According to Deloitte India Fraud Survey Report, nearly 56 per cent executives believed that incidents of fraud would continue to rise over the next two years.
"Rise in corporate fraud over the next two years could outpace corporate India's efforts to mitigate it," it added.
Placing theft, bribery and corruption, and regulatory non-compliance as the top three frauds they had experienced in the past two years, 44 per cent executives said losses due to fraud stood at less than Rs 1 crore (Rs 10 million), in this period.
The survey is based on responses from about 400 CXOs across sectors working in the area of fraud risk management.
Findings showed that 88 per cent felt that a strict regulatory environment, particularly legislations like the new Companies Act, could help reduce instances of fraud in the future.
"The Companies Act 2013 was identified as a key legislation that could accomplish this and provisions such as the mandatory establishment of a vigil mechanism for listed companies, and greater accountability on board and directors to prevent and detect fraud, were identified as most effective in fighting fraud," Deloitte said.
"However, responses indicated that limited efforts were being taken to comply with these provisions," it added.
To detect fraud, survey respondents indicated relying on internal audit reviews (62 per cent), whistle blower hotlines (53 per cent) and IT Controls (51 per cent).
However, the survey noted that actions taken upon the detection of fraud "continue to remain conservative".

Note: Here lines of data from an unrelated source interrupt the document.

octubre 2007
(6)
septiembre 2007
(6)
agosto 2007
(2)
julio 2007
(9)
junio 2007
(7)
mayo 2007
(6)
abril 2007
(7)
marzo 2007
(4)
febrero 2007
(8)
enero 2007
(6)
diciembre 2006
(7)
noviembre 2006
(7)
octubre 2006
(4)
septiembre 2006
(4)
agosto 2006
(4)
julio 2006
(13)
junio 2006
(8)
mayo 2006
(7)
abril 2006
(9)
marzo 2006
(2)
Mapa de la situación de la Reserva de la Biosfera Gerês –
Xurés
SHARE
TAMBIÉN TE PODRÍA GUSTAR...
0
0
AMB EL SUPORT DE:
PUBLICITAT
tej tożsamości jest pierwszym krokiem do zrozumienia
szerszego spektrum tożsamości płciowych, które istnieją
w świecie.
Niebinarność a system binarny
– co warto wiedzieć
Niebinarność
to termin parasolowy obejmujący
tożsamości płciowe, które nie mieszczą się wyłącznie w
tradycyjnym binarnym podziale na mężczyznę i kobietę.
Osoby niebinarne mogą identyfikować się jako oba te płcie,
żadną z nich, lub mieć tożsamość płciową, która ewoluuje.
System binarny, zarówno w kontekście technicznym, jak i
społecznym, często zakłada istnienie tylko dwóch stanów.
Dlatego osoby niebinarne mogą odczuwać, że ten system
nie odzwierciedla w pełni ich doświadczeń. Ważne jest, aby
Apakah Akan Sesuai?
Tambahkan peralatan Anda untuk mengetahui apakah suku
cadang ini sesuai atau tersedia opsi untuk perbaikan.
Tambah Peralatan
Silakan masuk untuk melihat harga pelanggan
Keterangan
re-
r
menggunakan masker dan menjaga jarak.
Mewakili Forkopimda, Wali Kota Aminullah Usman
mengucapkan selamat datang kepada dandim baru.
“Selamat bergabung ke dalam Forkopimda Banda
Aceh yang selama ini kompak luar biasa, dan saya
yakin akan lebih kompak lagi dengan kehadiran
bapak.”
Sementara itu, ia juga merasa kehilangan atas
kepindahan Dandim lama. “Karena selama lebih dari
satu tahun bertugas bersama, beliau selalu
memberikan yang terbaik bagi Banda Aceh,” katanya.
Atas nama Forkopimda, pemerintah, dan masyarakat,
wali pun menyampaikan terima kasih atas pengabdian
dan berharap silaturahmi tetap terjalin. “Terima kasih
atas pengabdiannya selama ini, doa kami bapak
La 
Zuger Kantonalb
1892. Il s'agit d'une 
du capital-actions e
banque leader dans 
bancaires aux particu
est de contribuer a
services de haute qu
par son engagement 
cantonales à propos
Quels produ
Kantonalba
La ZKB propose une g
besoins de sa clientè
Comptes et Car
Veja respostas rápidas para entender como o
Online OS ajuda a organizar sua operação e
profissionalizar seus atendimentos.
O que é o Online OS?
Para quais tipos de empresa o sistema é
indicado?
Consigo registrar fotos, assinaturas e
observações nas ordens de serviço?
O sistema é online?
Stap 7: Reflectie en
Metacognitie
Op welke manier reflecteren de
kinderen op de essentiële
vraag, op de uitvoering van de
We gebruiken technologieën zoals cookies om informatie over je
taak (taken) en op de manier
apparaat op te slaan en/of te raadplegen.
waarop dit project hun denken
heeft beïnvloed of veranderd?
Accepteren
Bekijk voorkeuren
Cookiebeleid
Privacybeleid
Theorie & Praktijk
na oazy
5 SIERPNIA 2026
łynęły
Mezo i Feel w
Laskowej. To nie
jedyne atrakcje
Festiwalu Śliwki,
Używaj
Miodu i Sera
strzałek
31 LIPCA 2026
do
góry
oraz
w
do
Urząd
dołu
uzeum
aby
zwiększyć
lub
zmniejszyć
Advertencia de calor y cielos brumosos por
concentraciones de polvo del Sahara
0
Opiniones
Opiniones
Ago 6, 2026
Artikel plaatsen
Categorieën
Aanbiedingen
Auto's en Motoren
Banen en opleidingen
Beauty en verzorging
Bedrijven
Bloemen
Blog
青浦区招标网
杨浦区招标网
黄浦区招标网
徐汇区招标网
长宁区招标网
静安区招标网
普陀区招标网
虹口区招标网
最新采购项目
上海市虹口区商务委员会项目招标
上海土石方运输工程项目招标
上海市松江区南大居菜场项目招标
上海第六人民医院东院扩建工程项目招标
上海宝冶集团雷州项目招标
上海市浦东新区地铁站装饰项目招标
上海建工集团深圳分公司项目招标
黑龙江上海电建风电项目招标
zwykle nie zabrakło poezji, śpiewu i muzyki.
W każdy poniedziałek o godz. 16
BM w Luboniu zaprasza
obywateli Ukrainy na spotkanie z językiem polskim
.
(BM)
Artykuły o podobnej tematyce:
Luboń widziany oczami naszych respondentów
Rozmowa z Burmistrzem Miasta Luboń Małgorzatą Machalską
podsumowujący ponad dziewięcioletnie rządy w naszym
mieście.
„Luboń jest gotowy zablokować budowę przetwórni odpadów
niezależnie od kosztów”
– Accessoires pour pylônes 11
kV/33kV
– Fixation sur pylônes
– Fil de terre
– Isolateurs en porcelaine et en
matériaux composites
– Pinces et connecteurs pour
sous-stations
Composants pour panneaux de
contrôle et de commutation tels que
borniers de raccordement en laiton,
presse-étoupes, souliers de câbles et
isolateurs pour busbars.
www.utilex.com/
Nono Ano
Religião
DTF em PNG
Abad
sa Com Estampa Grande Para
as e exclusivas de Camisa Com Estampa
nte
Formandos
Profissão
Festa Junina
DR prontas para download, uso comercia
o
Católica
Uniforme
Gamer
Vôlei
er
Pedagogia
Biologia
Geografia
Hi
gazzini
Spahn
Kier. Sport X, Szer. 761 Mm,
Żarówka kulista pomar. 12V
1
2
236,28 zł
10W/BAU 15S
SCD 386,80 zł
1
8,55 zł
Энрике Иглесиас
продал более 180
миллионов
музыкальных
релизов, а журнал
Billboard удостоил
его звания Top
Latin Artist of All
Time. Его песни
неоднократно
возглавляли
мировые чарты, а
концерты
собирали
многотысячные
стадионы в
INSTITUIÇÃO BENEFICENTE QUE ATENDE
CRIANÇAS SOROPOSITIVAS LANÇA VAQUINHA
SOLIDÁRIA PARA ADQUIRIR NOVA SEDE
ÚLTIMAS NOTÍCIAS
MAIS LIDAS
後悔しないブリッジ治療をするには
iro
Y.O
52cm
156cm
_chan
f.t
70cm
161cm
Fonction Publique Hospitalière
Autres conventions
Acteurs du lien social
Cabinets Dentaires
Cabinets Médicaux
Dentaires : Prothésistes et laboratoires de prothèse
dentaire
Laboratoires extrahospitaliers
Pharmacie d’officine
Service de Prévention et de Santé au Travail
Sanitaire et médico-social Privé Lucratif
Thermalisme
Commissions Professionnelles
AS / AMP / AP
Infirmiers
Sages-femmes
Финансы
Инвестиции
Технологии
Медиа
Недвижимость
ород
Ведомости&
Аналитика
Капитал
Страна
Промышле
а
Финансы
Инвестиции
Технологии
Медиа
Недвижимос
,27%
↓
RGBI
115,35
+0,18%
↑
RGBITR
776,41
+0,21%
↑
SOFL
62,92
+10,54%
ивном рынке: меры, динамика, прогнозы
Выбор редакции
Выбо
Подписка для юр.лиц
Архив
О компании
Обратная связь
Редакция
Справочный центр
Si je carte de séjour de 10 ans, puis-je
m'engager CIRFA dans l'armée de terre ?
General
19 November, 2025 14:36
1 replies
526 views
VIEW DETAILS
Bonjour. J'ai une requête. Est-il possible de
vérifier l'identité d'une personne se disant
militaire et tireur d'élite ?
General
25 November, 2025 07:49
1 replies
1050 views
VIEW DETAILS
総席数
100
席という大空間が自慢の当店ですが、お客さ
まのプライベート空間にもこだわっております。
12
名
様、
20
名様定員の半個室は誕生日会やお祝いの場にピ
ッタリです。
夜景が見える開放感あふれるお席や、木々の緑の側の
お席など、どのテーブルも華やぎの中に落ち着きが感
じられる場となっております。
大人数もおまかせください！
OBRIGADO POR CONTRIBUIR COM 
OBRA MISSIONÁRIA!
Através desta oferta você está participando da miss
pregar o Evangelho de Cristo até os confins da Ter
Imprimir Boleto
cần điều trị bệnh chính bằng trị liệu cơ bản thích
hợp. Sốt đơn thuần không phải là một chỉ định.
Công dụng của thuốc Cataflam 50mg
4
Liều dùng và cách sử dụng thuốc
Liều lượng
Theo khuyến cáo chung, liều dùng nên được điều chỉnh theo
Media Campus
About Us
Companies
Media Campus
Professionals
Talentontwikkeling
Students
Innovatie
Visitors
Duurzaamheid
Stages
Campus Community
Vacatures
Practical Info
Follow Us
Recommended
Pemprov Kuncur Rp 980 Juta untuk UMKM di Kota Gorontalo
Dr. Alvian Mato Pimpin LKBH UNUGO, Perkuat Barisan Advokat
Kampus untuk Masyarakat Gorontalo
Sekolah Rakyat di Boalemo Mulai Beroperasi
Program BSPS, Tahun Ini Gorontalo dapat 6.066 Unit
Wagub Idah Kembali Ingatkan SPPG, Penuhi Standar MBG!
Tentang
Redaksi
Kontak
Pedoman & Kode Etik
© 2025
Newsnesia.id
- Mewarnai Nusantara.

Internal investigations (87 per cent), disciplinary action taken against the fraudster (78 per cent), and renewal/updation of existing controls (77 per cent) identified as the key actions undertaken by their organisations.
"One of the key reasons for the continued dominance of well-known frauds among corporate India is the reliance on inadequate/ dated mechanisms to manage fraud risks," Deloitte Forensic senior director & head Rohit Mahajan said.
"We have observed that companies make limited investments in the area of fraud risk management and tend to rely on a generic set of controls to mitigate all frauds," he added.
Interestingly majority of respondents indicated that emerging fraud risks related to social media (69 per cent), ecommerce (60 per cent), cloud computing (96 per cent) did not pose a challenge to their organisations, and adequate steps were not being taken to mitigate them.